Viewers don’t have time to get emotionally involved, because
trying to follow the movie’s idea requires too much concentration, leaving no
room for them to connect with the characters or their afflictions.
The plot moves too fast between New
Mexico and Oregon,
between past and present and the huge number of characters.
In a few words, two parallel stories develop at the same
time: on the one hand, the movie portrays the disappointing sex life of Sylvia
(Charlize Theron), the manager of a classy restaurant who hides herself from her
own past and, on the other hand, the film focuses on a story that took place
more than a decade earlier in the Chihuahuan Desert of New Mexico. The second
narrative involves the tragedy of two families striving to cope with the deaths
of Nick, a married Mexican-American man (Joaquim De Almeida) and Gina, a
married woman, with four children, impersonated by Kim Basinger. The two had
been lovers and died while they were in a trailer that exploded from a gas
leak.
Nick and Gina’s kids are the most affected by their parents’
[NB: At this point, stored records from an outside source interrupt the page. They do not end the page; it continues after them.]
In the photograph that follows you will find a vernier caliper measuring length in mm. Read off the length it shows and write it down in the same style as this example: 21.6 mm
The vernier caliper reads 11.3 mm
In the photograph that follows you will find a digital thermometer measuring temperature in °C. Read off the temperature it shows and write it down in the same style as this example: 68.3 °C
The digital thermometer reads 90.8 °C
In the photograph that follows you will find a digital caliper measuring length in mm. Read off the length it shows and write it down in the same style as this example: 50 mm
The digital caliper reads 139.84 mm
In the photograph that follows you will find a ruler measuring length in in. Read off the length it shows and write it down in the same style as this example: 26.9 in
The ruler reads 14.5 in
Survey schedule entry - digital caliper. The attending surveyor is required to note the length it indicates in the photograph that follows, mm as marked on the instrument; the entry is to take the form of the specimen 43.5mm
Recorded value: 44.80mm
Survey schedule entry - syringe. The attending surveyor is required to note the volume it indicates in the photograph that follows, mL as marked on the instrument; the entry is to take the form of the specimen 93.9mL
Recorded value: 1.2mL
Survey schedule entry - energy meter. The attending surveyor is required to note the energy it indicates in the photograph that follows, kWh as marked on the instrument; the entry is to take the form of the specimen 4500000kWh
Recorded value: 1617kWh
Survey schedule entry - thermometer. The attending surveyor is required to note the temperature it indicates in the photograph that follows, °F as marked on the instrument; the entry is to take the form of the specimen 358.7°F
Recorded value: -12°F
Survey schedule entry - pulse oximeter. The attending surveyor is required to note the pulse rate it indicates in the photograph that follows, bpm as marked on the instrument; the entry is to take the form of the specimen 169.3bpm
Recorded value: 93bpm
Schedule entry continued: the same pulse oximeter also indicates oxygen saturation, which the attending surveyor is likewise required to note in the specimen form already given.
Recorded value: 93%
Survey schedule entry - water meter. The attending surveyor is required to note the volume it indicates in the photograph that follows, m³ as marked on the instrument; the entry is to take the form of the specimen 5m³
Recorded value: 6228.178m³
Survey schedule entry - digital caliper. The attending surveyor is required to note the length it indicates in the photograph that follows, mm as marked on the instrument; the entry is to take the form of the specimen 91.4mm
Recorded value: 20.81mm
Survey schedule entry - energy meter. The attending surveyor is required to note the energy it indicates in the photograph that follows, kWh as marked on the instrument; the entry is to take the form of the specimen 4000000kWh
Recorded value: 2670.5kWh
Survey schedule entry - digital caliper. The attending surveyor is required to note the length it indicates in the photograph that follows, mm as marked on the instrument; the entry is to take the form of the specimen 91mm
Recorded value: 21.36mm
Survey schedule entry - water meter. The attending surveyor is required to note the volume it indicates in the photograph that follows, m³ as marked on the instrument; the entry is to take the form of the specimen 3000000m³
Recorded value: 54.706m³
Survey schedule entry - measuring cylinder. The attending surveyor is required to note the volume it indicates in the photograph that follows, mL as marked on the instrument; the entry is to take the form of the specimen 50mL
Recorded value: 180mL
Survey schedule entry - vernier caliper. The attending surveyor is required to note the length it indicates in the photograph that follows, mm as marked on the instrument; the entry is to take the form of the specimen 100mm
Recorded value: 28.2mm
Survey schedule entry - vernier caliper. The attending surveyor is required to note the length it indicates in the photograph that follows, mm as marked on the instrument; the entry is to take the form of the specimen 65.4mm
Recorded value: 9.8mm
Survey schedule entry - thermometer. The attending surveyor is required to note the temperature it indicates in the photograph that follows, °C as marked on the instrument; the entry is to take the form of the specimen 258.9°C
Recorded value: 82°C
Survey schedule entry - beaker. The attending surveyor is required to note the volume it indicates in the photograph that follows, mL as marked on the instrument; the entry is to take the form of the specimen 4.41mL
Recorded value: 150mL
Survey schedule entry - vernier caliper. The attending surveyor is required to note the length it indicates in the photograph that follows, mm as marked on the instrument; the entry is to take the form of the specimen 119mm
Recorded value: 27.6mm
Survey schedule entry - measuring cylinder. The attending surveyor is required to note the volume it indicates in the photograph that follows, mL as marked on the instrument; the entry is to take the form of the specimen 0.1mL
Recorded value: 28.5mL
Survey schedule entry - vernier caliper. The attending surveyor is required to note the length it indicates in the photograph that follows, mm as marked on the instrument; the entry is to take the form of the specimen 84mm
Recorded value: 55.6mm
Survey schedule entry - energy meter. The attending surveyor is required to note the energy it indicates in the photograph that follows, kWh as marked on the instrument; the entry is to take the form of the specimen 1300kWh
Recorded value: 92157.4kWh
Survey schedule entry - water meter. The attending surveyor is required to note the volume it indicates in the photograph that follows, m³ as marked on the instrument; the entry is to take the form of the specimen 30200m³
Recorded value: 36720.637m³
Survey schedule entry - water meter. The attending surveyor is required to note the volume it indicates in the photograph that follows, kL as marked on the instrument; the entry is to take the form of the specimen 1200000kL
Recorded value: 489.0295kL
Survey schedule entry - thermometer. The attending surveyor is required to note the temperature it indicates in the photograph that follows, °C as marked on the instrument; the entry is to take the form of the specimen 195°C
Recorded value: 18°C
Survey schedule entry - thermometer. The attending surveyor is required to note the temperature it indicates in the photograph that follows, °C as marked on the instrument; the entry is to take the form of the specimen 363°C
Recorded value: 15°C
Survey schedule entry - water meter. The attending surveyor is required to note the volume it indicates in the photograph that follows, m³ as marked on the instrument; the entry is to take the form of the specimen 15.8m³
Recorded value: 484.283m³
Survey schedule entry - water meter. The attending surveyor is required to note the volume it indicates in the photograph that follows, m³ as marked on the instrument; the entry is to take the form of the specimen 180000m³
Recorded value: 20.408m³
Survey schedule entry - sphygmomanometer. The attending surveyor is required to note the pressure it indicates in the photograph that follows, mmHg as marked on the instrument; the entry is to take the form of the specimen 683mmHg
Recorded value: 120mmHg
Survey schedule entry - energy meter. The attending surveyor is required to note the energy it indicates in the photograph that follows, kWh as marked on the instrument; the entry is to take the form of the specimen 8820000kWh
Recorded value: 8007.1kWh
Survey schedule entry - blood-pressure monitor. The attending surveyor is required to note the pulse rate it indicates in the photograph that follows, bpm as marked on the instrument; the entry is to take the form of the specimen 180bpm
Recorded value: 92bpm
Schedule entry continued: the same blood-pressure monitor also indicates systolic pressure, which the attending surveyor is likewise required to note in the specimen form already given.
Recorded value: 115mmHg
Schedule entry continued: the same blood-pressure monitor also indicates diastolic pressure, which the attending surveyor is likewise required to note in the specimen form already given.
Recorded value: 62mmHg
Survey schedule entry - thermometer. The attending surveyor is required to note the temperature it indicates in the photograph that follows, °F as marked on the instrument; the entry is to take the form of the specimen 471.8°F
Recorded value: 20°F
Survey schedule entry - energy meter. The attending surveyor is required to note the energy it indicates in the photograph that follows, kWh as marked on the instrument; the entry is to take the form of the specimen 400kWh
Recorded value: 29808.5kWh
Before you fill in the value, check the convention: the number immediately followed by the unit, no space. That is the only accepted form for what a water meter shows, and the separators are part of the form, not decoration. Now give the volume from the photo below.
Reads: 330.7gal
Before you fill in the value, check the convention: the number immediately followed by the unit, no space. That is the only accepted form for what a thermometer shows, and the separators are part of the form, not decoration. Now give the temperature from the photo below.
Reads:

horrific deaths and, as they try to get over the incident, Santiago (J.D. Pardo) and Mariana (Jennifer
Lawrence) become intimate.
The link between the two stories becomes obvious toward the
end of the movie, when the puzzle finally gets its last piece. However,
everything is so intricate, that you’ll need a second to recap all the scenes
over and over again in order to put two and two together.